Document layout analysis data
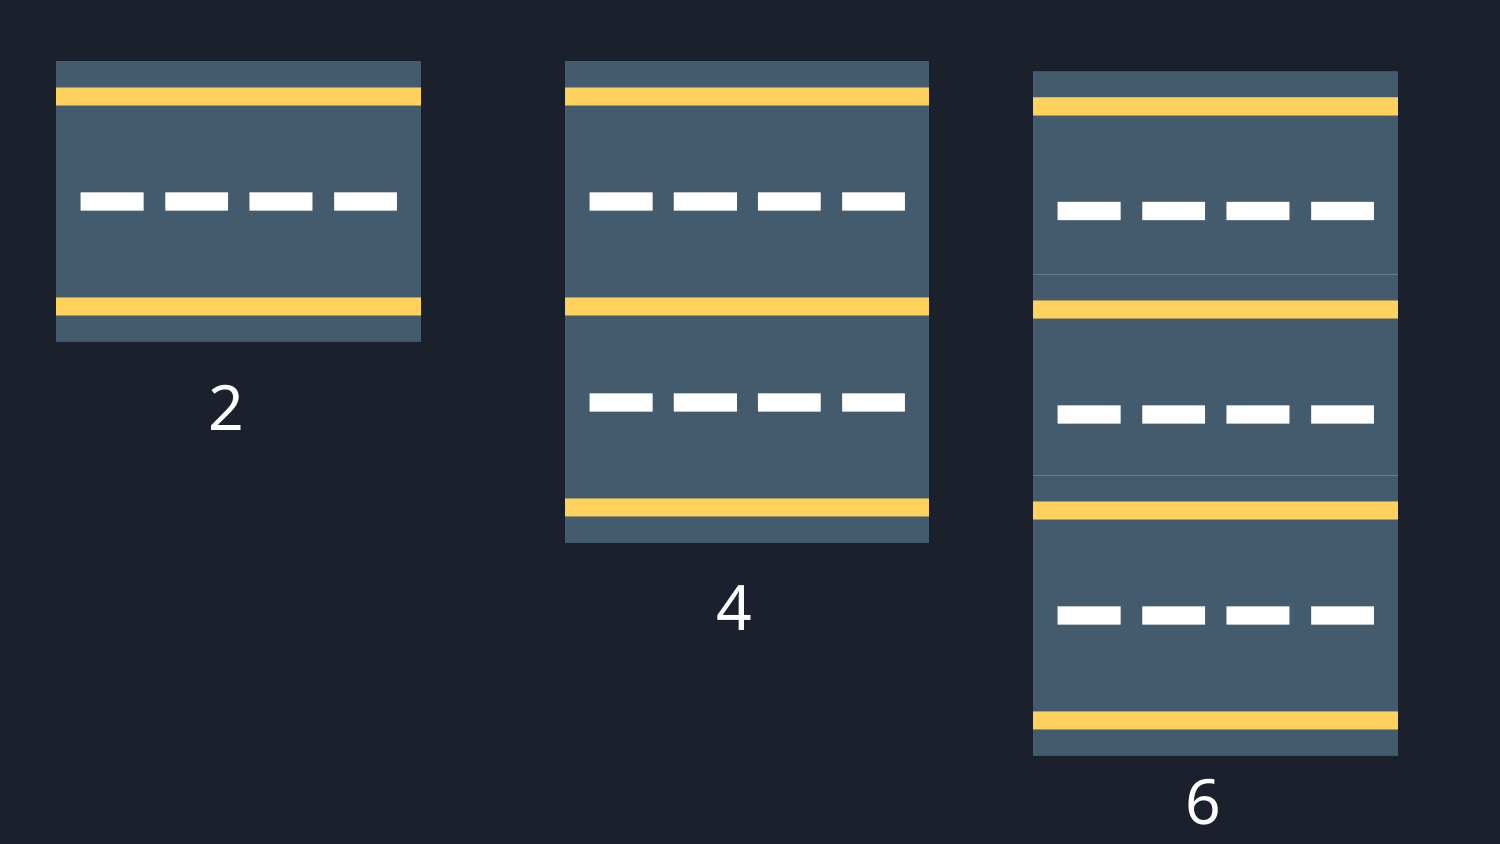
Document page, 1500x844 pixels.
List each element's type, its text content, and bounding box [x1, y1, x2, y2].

picture [56, 19, 427, 390]
picture [564, 19, 936, 591]
picture [1033, 29, 1404, 805]
text_box 4 [564, 598, 905, 610]
text_box 2 [56, 397, 396, 410]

◆ About this exercise ◆
Make an exact copy of the records above, with the pictures left out.

◆ Response box ◆
Document page, 1500x844 pixels.
List each element's type, its text content, and bounding box [x1, y1, x2, y2].

picture [56, 19, 427, 390]
picture [564, 19, 936, 591]
picture [1033, 29, 1404, 805]
text_box 4 [564, 598, 905, 610]
text_box 2 [56, 397, 396, 410]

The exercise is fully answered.